First, newly eligible women had fewer uninsured medical costs. The federal government picks up part of the tab for the uninsured because it reimburses hospitals for “uncompensated care,” or unpaid bills. Thus, this saved the government some money. On the other hand, some of the women stopped working, probably because they no longer needed employer-provided private health insurance, and this cost the government money.

But the biggest indirect effects were not apparent until children born to the Medicaid-covered women became adults. As shown in a study by Sarah Miller at the University of Michigan and Laura Wherry at the University of California, Los Angeles, those second-generation beneficiaries were healthier in adulthood, with fewer hospitalizations. The government saved money because it would have paid for part of those hospital bills. The now-adult beneficiaries had more education and earned more money than people in similar situations whose mothers did not get Medicaid benefits. That meant higher tax revenue.

It’s not surprising that the children of women who had better health care grew up to be healthier adults and higher earners. It just required a few decades before researchers could measure how big those effects were.

When Mr. Hendren and Mr. Sprung-Keyser added up all of the numbers, they calculated that Medicaid expansion more than paid for itself, even after accounting for the fact that benefits that come in the future are worth less today.

This means that even from the narrowest perspective — one that simply measures financial costs and returns to taxpayers — the program is a good deal, aside from how much it changed the lives of its beneficiaries.

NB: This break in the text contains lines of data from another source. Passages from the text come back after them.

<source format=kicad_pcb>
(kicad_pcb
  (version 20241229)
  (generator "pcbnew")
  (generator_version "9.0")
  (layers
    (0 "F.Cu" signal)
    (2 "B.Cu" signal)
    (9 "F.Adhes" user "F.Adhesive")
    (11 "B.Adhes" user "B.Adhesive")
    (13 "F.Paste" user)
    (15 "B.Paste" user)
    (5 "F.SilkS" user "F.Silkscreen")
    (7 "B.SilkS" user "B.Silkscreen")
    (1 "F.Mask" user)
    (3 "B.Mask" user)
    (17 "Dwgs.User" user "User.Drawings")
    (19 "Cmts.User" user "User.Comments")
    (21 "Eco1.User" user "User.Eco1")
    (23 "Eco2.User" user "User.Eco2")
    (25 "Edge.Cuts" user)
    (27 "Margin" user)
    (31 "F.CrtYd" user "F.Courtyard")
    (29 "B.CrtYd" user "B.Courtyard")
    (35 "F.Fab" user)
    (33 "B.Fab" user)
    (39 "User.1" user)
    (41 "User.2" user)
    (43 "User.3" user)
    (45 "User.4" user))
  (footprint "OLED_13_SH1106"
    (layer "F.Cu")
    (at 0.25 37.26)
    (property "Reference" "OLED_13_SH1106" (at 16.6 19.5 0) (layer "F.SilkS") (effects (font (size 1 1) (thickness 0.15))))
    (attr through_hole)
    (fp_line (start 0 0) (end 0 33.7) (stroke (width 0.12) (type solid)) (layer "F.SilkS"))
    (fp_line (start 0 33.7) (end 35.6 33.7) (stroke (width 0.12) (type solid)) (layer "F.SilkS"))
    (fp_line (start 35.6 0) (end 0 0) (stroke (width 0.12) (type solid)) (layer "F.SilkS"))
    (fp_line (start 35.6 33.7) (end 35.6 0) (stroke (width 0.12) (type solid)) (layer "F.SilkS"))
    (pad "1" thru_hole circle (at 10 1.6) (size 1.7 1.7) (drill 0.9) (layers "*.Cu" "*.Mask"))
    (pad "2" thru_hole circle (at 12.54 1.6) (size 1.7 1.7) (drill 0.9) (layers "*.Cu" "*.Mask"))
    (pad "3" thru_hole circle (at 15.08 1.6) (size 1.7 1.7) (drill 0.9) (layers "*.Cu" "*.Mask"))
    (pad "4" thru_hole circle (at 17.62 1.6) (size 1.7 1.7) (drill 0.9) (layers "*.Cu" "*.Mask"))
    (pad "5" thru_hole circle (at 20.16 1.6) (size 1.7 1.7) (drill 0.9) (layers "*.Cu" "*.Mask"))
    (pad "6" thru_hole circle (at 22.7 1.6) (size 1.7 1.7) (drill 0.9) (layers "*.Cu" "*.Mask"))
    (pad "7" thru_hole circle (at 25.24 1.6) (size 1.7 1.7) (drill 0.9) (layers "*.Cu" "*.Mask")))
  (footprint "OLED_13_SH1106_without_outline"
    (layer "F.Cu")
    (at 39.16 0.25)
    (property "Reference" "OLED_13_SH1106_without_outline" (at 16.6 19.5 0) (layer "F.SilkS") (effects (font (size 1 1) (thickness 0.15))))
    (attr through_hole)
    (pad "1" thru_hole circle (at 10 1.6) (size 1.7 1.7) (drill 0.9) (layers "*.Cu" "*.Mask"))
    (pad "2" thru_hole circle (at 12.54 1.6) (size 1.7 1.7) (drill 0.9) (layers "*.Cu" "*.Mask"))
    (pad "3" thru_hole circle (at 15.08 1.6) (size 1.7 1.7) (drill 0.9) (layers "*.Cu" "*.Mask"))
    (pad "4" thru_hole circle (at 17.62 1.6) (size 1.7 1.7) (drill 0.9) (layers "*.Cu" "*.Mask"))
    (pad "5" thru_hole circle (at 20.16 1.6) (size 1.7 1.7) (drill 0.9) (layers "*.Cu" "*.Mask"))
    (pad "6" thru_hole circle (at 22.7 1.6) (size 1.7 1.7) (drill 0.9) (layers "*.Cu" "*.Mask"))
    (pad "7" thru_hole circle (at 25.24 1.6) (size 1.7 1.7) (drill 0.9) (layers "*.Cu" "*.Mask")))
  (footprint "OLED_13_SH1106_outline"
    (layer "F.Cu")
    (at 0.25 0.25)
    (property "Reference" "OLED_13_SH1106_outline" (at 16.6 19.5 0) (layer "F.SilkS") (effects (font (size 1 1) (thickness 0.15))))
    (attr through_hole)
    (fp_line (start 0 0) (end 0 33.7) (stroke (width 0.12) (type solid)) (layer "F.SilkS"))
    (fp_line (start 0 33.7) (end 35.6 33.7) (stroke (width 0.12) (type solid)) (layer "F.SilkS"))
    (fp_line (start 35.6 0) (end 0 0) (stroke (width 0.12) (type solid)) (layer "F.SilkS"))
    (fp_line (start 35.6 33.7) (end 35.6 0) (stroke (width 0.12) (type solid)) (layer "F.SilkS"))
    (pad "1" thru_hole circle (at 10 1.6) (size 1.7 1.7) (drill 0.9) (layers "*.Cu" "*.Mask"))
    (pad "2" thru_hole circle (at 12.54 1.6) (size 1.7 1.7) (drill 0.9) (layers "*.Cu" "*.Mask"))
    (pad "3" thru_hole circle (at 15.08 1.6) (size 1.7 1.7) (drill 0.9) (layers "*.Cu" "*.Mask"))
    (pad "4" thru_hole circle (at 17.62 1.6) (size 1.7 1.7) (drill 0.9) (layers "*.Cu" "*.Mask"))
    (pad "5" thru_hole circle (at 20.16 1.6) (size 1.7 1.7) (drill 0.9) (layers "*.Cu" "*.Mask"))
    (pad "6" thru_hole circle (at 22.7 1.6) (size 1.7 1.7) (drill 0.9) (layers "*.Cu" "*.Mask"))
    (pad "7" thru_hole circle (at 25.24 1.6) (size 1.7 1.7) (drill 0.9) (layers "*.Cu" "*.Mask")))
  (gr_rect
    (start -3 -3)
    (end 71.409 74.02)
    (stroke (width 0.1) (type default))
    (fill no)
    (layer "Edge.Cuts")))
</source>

But of course it is crucially important that the program helped them quite a bit. The gains were especially large for Black people, who, as a group, are poorer and less healthy than white people in the United States.

Mr. Hendren and Mr. Sprung-Keyser found similar net financial gains for the government in other ventures, including the Head Start prekindergarten program and federally funded increases in government spending on pre-college education. Over all, 16 social policies that Mr. Hendren and Mr. Sprung-Keyser examined broke even or did even better. Almost all of them focused on children and young adults.

Young people have more years to pay into the tax system, and government safety net programs generally seem to do a better job at raising the earning ability of children and young adults than they do for older people.

Some programs that did not break even were shown to be more cost effective than was evident previously, after fiscal externalities were taken into account. For example, adult job training programs recouped some, if not all, of their costs through participants’ higher tax payments in subsequent years.

The Harvard study didn’t provide good fiscal news in all cases. Sometimes, including fiscal externalities made a program costlier. For example, people who received disability benefits didn’t work, which reduced the government’s tax revenue.

To be clear, that does not imply that disability insurance is a bad way to spend tax dollars. The purpose of building a social safety net is to help people in need, not to save money. If people with disabilities are especially needy, it is entirely reasonable for the government to provide extra funds to help them. Sometimes, spending money is simply the right thing to do.

We would be setting the bar far too high if we expected all social programs to pay for themselves. The food stamp program has not turned a net profit, but it has lifted many children from poverty, giving them lifelong advantages.

That is a great use of tax dollars. Thanks to the new study, we know that some of those dollars come indirectly from social programs that have funneled revenue into government coffers.